# Document section
________________________

Fun with RWR exporting and a question on scaling a texture through LUA

[himilou]

So I usually set an MFD to display the RWR output because thats about the only way I can glance at it to get a quick situation assessment, being a rookie. I started playing with exporting the RWR to a viewport on my second monitor along with the 3 MFDs that you can easily export from the F18 and immediately ran into the blurry blob display.

 

I spent some time tinkering around and this is what I have discovered.

 

The RWR seems to be rendered like a regular 3D object, using simple draw commands for the circles and then treating the aircraft indicator marker fonts as a 3D object to be displayed with a solid color texture in the graphics pipeline. Thats why when you set:

shaderLineDrawAsWire = true you get an almost double vision effect, you are only seeing the outline of the front and back of the object with no fill.

 

Since the font is being rendered as a 3d object I started experimenting with several of the LUA files and these are the results I've gotten so far ( I've included MFD output for comparison next to the RWR )

First here is my monitor file settings which remains the same for all:

if  displays and #displays > 1 then 
spacingwidth = displays[2].width / 4;
primary = 
{	
	x 		= displays[1].x - screen.x,
	y 		= displays[1].y - screen.y,
	width   = displays[1].width,
	height  = displays[1].height,
	aspect  = displays[1].width/displays[1].height;
	viewDx  = 0;
       viewDy  = 0;
}
secondaryLST = 
{
	x 		= (displays[2].x - screen.x),
	y 		= displays[2].y - screen.y,
	width   = displays[2].width / 4,
	height  = displays[2].height / 2,
}

secondaryLSB = 
{
	x 		= (displays[2].x - screen.x),
	y 		= ((displays[2].y - screen.y) + (displays[2].height / 2)),
	width   = displays[2].width / 4,
	height  = displays[2].height / 2,
}


secondaryRST = 
{
	x 		= ((displays[2].x - screen.x) + (spacingwidth + 10)),
	y 		= (displays[2].y - screen.y),
	width   = displays[2].width / 4,  --384,
	height  = displays[2].height / 2, --216, 
}

 

To insert the graphic rendered distance circles which I guess have been replaced by an image overlay I uncommented these from RWR_ALR67_MAIN_page.lua ( just called main )

________________________

# Entries shown
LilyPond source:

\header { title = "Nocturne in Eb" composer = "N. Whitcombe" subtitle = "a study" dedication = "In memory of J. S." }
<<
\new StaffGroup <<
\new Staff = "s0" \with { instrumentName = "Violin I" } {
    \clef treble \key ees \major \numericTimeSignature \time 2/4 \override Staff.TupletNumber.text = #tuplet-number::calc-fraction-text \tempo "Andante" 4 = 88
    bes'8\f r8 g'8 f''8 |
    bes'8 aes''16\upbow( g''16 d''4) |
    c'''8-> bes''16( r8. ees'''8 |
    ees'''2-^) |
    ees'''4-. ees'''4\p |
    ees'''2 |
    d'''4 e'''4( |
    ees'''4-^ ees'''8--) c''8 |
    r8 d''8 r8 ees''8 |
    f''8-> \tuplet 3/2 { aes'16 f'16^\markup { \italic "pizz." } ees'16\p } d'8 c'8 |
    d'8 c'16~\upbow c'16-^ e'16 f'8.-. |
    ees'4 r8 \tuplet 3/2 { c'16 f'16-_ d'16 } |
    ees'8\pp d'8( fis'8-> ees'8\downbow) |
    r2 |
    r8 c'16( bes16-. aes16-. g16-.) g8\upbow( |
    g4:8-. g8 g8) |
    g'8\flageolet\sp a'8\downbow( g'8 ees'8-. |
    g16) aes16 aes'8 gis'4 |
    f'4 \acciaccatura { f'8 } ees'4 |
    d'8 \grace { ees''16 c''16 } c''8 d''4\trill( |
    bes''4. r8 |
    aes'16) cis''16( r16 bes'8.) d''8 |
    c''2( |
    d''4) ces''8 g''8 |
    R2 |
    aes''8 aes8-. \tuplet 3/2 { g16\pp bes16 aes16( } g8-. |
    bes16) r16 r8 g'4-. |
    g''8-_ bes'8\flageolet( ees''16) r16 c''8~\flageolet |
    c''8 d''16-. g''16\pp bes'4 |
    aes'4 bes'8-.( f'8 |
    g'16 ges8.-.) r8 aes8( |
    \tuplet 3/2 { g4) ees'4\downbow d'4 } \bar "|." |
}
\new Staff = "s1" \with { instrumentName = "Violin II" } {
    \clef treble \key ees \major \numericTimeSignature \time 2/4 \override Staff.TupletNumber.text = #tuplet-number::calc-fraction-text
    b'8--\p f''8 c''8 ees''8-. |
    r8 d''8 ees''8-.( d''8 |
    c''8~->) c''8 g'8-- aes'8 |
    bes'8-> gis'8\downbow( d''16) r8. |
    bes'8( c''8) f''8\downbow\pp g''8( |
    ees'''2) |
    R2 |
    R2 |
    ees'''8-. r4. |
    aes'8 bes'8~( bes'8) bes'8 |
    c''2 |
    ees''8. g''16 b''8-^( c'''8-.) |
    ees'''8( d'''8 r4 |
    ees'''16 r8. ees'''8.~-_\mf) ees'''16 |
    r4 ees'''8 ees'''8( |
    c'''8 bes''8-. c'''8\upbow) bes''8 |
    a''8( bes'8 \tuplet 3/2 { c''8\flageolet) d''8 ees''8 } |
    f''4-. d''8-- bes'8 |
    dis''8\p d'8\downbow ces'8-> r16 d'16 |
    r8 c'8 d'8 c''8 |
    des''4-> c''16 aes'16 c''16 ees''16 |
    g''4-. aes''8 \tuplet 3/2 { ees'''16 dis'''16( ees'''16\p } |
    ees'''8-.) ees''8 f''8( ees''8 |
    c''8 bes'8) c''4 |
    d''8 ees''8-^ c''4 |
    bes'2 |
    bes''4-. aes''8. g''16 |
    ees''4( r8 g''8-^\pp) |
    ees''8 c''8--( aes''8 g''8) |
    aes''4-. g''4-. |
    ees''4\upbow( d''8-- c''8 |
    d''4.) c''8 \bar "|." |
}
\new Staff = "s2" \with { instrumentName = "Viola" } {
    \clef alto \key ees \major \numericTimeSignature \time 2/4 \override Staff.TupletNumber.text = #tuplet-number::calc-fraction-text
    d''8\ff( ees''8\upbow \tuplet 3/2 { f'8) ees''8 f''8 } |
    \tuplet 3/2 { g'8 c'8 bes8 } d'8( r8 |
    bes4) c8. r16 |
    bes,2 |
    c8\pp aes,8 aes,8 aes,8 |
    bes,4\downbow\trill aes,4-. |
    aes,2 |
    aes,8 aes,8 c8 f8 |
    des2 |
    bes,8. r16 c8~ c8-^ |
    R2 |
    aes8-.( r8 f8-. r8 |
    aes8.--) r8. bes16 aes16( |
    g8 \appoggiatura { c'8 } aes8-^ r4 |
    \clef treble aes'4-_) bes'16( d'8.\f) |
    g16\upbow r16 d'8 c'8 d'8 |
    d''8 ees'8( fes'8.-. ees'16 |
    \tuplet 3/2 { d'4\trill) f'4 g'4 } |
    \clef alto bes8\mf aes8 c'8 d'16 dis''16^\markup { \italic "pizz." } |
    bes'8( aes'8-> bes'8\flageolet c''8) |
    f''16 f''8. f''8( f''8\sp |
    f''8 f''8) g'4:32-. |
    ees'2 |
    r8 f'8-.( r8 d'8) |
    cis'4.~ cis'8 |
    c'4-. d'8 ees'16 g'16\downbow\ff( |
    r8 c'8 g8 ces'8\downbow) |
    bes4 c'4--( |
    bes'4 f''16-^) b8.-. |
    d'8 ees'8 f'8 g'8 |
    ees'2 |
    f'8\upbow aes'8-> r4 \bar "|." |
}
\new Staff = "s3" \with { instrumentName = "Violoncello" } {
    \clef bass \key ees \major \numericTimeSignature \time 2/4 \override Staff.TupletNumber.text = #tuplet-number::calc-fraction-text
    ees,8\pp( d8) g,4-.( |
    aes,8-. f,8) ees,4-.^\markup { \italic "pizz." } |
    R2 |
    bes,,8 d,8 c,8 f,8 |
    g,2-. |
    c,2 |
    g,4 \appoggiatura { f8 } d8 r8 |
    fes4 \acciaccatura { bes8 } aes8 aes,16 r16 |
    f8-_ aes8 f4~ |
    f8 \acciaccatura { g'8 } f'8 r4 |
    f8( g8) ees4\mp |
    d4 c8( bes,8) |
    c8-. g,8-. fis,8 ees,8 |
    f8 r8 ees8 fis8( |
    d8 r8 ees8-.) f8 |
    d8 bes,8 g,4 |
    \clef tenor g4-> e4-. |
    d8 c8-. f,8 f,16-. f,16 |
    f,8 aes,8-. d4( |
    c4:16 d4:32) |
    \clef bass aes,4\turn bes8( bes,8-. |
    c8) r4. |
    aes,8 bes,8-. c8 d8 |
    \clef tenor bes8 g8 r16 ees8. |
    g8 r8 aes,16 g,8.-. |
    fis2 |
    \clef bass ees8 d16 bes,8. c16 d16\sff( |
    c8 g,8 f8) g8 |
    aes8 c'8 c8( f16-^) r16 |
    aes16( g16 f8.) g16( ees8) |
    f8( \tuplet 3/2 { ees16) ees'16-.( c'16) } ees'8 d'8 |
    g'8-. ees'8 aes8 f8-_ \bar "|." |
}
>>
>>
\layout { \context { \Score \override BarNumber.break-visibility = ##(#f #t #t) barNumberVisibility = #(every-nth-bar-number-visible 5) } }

________________________

# The exercise
In the post on RWR exporting, what happens when shaderLineDrawAsWire is set to true? The items aren't needed here.

# Result of this exercise
You get an almost double-vision effect, seeing only the outline of the front and back of the object with no fill.